# '95 Audi 90 Quattro Head gasket replacement -Sorry, search isn't working



## tdreesman (Oct 14, 2009)

Just got my 1st Audi (well not actually, wife's got an '06 A3 DSG) with a blown head gasket. I'm looking for a good place to buy a head gasket set and head bolts for an Audi 90 Quattro 2.8L. Plus any DIY's on head gasket replacement along with torque specs. Any help would be appreciated!!


----------



## VW uber alles (Sep 21, 2003)

*Re: '95 Audi 90 Quattro Head gasket replacement -Sorry, search isn't working (tdreesman)*

Two weeks ago I bought the parts from autohausaz.com .Take a look at the website.Good parts for good prices.

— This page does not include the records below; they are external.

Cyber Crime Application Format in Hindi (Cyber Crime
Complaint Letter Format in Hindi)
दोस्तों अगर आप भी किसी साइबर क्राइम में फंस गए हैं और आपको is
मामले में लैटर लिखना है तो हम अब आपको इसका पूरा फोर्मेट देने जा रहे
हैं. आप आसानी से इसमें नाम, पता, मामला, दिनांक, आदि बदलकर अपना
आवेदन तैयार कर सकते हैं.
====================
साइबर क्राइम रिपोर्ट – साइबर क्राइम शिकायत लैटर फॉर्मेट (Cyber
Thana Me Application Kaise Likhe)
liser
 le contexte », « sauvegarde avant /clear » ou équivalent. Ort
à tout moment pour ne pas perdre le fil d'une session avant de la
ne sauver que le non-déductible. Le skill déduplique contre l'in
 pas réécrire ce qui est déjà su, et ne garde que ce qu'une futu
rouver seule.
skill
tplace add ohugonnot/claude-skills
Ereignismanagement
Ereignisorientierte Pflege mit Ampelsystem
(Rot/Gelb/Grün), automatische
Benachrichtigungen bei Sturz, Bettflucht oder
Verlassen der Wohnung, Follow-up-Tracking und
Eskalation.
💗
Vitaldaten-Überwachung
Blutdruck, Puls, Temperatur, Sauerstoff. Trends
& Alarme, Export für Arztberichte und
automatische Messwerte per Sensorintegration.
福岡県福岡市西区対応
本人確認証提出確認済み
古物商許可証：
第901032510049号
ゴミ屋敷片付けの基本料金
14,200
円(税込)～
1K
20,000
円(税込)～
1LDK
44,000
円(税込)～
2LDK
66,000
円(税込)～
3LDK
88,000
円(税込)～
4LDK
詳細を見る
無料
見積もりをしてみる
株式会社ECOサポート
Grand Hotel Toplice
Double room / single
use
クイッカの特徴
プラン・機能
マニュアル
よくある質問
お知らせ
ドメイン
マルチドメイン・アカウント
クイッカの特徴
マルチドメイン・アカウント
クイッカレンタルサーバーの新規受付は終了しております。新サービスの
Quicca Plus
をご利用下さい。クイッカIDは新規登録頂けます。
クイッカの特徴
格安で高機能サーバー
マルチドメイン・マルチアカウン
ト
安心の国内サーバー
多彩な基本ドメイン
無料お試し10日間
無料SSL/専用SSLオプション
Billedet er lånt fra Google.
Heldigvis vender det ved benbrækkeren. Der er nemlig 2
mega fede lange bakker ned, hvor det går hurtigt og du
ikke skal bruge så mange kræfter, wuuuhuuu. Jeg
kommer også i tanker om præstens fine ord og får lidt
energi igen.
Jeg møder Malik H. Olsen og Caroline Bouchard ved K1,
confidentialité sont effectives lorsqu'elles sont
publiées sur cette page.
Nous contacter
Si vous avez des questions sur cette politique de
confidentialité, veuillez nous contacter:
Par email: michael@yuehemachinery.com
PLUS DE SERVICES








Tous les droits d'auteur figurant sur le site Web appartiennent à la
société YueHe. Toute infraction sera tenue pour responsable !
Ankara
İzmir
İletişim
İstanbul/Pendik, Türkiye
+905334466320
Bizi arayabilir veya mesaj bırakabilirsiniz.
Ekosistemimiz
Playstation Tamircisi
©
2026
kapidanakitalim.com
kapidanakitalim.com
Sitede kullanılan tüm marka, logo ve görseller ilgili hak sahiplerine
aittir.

You can get everything for the head gasket job.Make sure you have a female torx socket to remove the factory head bolts.The number for it is E14,ad also the special tool for instaling the new aftermarket head bolts.You can buy that from germanautoparts.com for like 18$.The torque specs for the cylinder head bolts is :
step 1: 60Nm or 44 lb ft
step 2: 180 degrees or 2x90 for each bolt
Check http://www.12v.org for DIY info.
Good luck and hope this helps.


----------